To do:
Go through the lines below and count those that contain "center"; the number is all that should be returned.

Raw data:
----

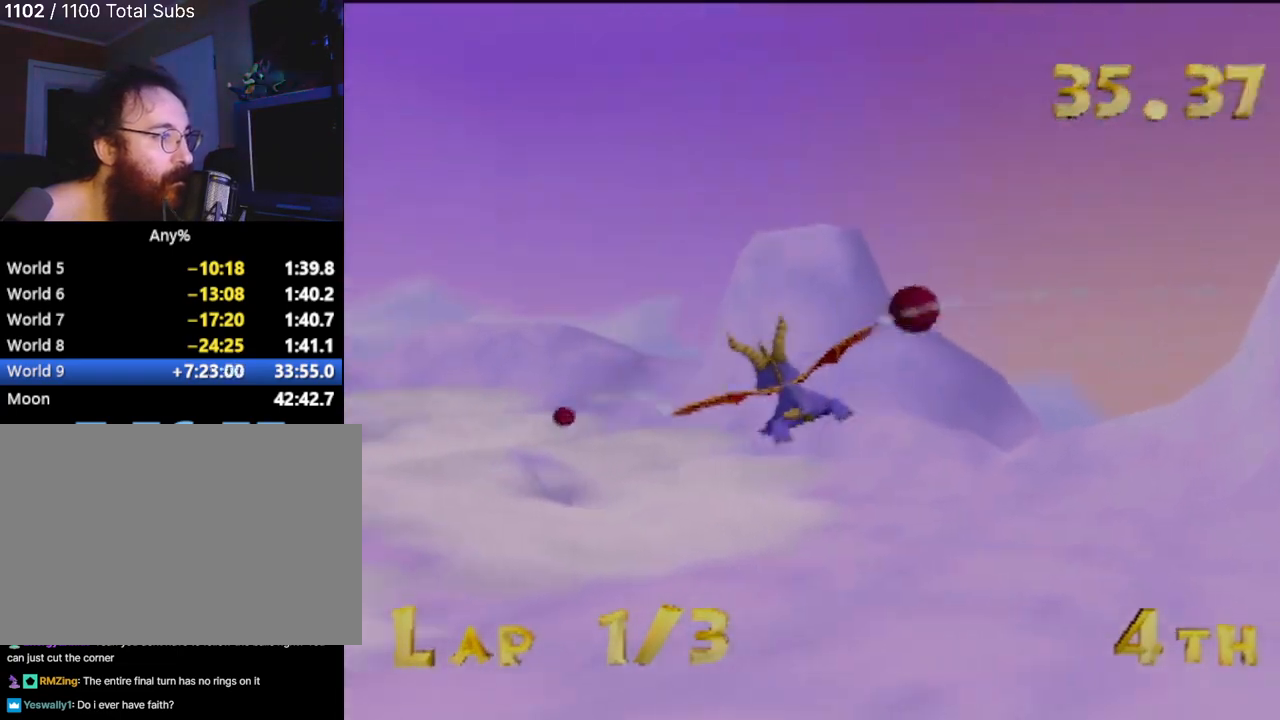
{"buttons": [], "left_stick": "up-left", "events": [[284, "left_stick", "center"], [417, "left_stick", "up-left"]]}
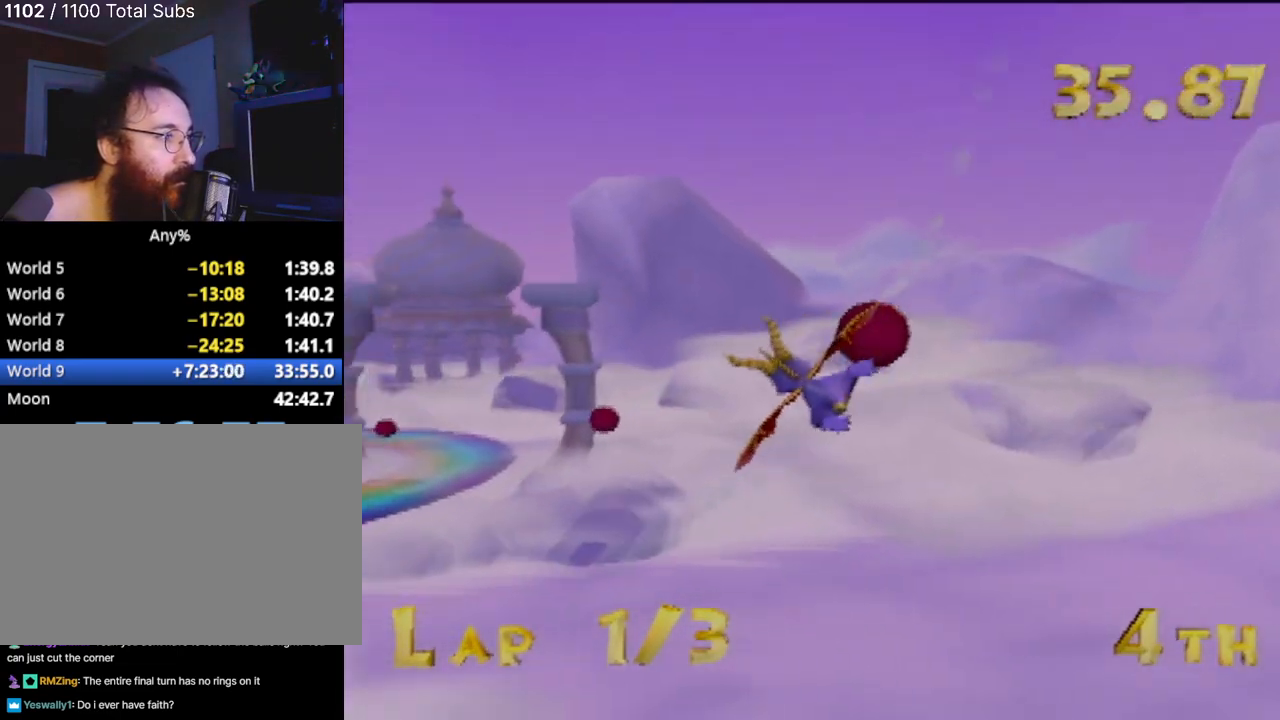
{"buttons": [], "left_stick": "up-left", "events": []}
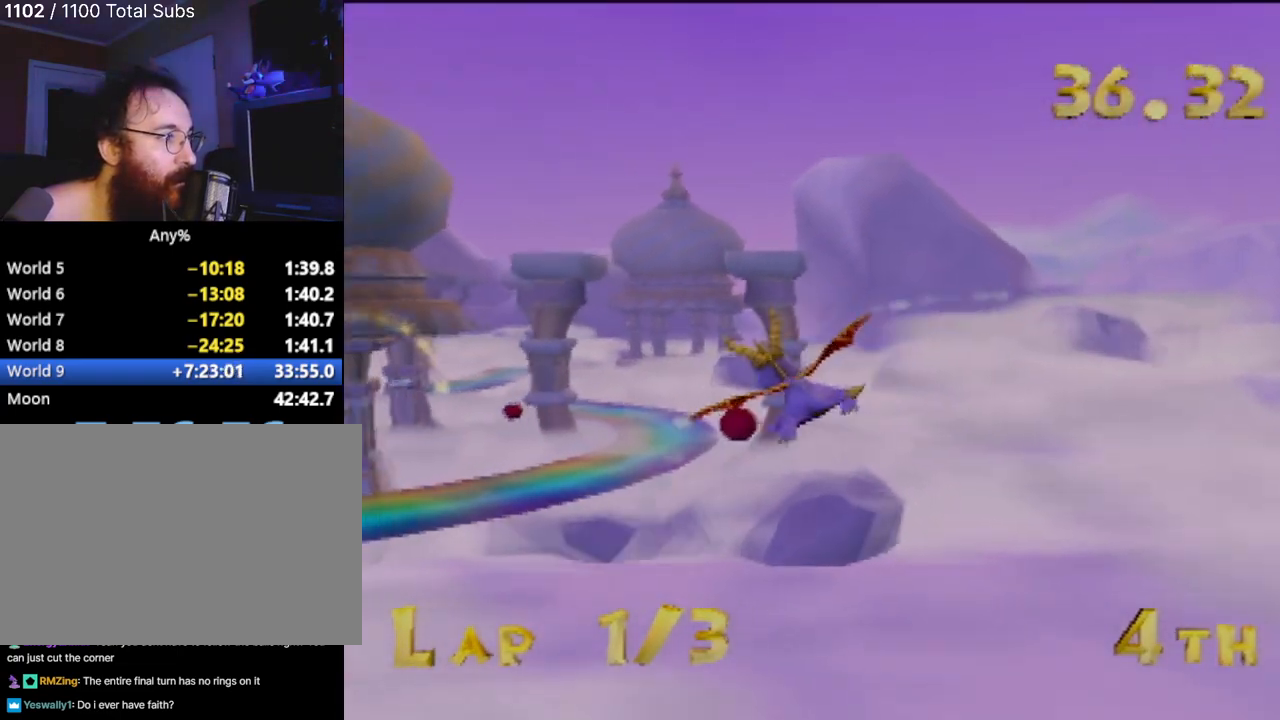
{"buttons": [], "left_stick": "center", "events": [[17, "left_stick", "center"], [167, "left_stick", "left"], [351, "left_stick", "center"]]}
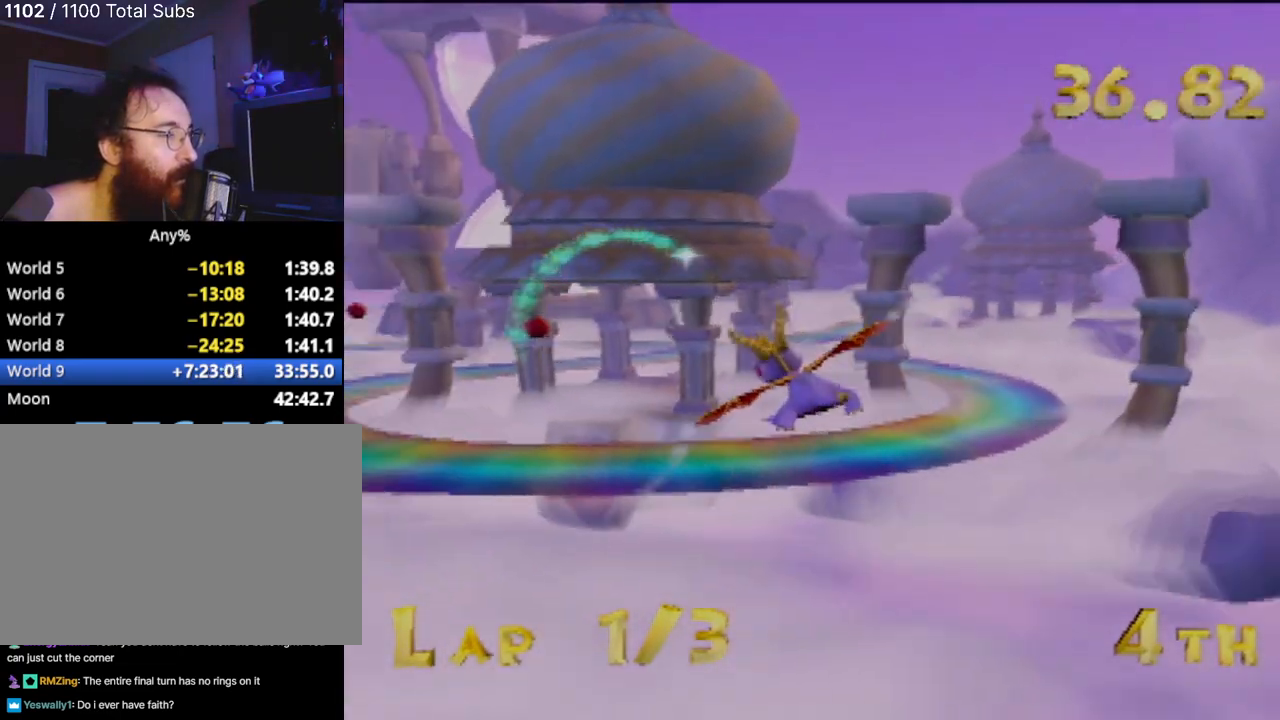
{"buttons": [], "left_stick": "center", "events": [[150, "left_stick", "left"], [300, "left_stick", "center"]]}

----

Solved problem:
3